• ページ抜粋:
----
私は2012年に当時のLuna Works岡部朋子先生(初代BCY校長)の元で、
乳がんに罹患した姉の為に乳がんヨガを学びました。
そしてすぐに当時運営をしていたヨガスタジオで乳がん体験者向けのヨガクラスを始めました。

そんな中、2014年に私自身が乳がんに罹患。幸いにもクラスは続けられる状態でしたが、
当時の生徒さん達から励まされ、インストラクターという立場でしたが
逆に皆さんから沢山の元気をもらいました。
この時は部分切除だった為、動きにそれほど制限はなく乳がんヨガはリハビリとして
とても役に立つものだ、と実体験をもしました。
ヨガをしていたお陰か術後の経過も良く、
胸や腕周りの筋肉の回復も早かったような記憶があります。

そして2018年、2度目の乳がんの告知を受けました。
今回は両胸にがんが見つかり、姉も乳がんで遺伝性の疑いもあった為、
医師からは両胸の全摘と可能ならば同時再建を勧められました。

1度目の乳がんの告知の時はしっかりとしていましたが、
さすがに今回は頭が真っ白になり涙しか出ませんでした。
両胸を失うという喪失感、家族への想い、
これから待ち受けているだろう様々な試練・・・
ヨガをしていても人間ですから、そうした思考が頭の中を一気に占領し
暗い気持ちの日々が続きました。
----
• データ抜粋:
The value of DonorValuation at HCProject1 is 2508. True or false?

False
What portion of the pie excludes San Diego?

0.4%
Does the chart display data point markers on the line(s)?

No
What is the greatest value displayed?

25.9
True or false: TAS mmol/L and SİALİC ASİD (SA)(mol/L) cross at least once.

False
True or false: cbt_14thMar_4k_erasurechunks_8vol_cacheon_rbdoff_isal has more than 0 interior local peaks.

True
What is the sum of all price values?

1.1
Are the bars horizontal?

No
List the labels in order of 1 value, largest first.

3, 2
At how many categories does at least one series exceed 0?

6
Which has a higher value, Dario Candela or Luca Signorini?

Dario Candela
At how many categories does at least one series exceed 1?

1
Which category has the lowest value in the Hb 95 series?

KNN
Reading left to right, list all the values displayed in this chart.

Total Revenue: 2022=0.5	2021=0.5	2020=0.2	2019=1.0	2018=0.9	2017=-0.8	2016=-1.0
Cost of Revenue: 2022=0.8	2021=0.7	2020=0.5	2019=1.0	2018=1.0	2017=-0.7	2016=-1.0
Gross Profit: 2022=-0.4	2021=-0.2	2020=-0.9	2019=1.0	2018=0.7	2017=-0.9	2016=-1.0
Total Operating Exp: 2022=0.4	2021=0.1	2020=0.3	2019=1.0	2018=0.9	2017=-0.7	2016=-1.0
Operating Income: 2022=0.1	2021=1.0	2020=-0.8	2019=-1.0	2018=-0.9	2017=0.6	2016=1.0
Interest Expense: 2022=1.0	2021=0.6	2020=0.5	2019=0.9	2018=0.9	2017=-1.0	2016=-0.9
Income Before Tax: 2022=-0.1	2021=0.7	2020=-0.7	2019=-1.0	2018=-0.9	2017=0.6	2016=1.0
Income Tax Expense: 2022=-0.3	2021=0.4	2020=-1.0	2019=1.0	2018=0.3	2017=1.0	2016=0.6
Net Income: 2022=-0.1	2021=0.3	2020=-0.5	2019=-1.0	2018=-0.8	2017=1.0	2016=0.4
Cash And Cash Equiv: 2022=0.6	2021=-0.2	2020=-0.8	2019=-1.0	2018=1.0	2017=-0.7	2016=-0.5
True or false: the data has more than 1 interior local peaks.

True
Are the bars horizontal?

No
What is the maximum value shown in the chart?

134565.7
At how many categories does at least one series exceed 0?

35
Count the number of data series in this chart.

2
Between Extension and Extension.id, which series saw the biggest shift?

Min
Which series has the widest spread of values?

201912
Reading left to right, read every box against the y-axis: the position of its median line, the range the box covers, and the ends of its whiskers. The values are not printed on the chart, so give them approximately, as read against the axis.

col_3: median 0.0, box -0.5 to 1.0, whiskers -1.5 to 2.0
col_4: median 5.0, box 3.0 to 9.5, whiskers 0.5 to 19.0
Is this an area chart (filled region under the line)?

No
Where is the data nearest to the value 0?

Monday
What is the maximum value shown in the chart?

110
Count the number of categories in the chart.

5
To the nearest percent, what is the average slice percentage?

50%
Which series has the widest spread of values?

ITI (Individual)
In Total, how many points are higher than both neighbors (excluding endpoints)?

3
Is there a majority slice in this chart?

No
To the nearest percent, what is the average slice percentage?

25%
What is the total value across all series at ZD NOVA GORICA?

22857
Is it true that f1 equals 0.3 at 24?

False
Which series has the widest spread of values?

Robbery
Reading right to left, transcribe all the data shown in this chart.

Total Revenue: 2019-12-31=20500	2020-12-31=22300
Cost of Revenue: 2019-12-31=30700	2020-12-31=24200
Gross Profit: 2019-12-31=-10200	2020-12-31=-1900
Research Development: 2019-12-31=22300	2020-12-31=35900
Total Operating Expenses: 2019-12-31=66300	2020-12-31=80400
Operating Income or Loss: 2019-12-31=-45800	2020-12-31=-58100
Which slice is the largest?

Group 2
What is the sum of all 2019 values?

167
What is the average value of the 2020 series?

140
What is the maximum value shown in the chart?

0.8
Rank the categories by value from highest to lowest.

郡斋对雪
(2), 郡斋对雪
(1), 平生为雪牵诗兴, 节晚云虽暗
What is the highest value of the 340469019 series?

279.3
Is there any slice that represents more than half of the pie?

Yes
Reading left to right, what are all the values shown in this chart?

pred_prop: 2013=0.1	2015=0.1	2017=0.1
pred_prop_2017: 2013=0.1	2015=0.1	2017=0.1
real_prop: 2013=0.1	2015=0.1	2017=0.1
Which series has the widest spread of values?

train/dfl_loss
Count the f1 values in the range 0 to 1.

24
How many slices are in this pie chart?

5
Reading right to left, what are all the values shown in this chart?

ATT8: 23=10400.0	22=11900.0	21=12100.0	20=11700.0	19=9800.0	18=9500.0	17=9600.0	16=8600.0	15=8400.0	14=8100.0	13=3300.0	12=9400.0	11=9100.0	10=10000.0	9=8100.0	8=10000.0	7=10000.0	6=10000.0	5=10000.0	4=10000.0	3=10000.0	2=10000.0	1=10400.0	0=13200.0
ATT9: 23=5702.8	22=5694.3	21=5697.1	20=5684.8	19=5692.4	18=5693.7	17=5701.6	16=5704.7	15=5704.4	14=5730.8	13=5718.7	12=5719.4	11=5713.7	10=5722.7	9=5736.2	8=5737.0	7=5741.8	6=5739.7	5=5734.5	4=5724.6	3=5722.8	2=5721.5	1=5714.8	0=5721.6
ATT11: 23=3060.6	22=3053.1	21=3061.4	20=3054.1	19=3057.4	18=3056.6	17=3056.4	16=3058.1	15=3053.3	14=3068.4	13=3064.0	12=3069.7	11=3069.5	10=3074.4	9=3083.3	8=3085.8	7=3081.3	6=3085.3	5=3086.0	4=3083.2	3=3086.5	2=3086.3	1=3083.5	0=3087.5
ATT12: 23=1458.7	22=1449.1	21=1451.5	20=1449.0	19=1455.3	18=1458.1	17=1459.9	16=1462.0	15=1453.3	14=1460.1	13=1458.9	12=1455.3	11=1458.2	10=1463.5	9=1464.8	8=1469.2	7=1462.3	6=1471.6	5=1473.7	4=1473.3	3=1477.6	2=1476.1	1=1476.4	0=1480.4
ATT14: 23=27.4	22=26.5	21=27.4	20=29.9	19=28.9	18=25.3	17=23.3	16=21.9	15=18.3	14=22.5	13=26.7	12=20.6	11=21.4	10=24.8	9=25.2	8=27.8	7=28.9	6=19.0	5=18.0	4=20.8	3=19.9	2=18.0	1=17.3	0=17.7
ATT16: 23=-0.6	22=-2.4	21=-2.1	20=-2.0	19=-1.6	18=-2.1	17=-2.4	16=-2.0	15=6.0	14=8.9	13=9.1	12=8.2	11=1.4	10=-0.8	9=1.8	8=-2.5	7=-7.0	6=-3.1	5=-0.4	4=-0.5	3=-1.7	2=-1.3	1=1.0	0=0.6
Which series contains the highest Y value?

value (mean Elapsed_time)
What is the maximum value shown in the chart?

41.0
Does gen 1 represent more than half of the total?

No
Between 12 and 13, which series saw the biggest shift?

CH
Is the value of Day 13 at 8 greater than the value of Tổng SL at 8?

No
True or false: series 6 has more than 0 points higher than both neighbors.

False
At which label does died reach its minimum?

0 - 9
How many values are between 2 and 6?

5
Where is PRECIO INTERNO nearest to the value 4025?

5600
----
• 問題 1:
乳がんヨガの体験記のうち、「そんな中、2014年に私自身」から始まって「胸や腕周りの筋肉の回復も早かったような記憶があります。」まで続く部分を、一字も変えずに引用してもらえますか。
• 問題 2:
乳がんヨガの体験記を、最後に示された一文の後から書き継いでもらえますか。
上の記録は、乳がんヨガの体験記とは別の資料です。

• 解答 1:
そんな中、2014年に私自身が乳がんに罹患。幸いにもクラスは続けられる状態でしたが、
当時の生徒さん達から励まされ、インストラクターという立場でしたが
逆に皆さんから沢山の元気をもらいました。
この時は部分切除だった為、動きにそれほど制限はなく乳がんヨガはリハビリとして
とても役に立つものだ、と実体験をもしました。
ヨガをしていたお陰か術後の経過も良く、
胸や腕周りの筋肉の回復も早かったような記憶があります。

• 解答 2:
実はその頃、私はBCYで指導者養成講座を担当させて頂いておりました。
まだ自分の状態をはっきりと言えない複雑な気持ちで養成講座の日を迎えました。
お集まりいただいた方はご自身が乳がんの体験者、ご家族が乳がんに罹られた方、
そして私と同じく乳がん体験者でヨガインストラクターの方もいらっしゃいました。
皆さん様々な思いで受講をして下さいましたが「乳がん体験者の為に何かしたい」
というお気持ちは皆同じでした。

そういったお気持ちを伺い、熱心に受講してくださる皆さんを拝見しながら私もまた
元気になって誰かのお役に立てる日がまた来ますように、と心の中で願いました。
ですが、両胸同時再建は前回の部分切除の時よりも体の制限と負担が多く、
ヨガを出来る日が戻ってくるまでには時間がかかりました。

エキスパンダー挿入後は最初の1ヶ月間は腕を高く上げないように、
うつ伏せや横向きで寝ること、胸に圧がかかることもしないように言われ、
動きたくても今までのように動けない憤りと、それに合わせて気持ちも
落ち込むばかりの状態が続き「もうヨガなんてしたくない」と
自暴自棄になる時もありました。

しかし、体に制限があると言っても全く動かさずにいることは勧められていません。
医師からは「自分の体は自分が一番分かるでしょうから、
無理のない範囲で身体の状態に合わせて動いてみてください。」とアドバイスされ、
その時に改めて乳がんヨガで学んできた「人がヨガに合わすのではなく、ヨガが人に合わす」
という言葉を思い出しました。

乳がんヨガは「その人に合ったヨガ」を教えるものでした。
それを思い出すまで、出来なくなったことばかりにフォーカスをし
「あれもできない、これも出来ない」と思い込んでいましたが、
もう一度乳がんヨガの教えを思い出し、自分の出来るヨガから少しずつ始めていくことにしました。
そうして、少しずつ心と体が回復してきました。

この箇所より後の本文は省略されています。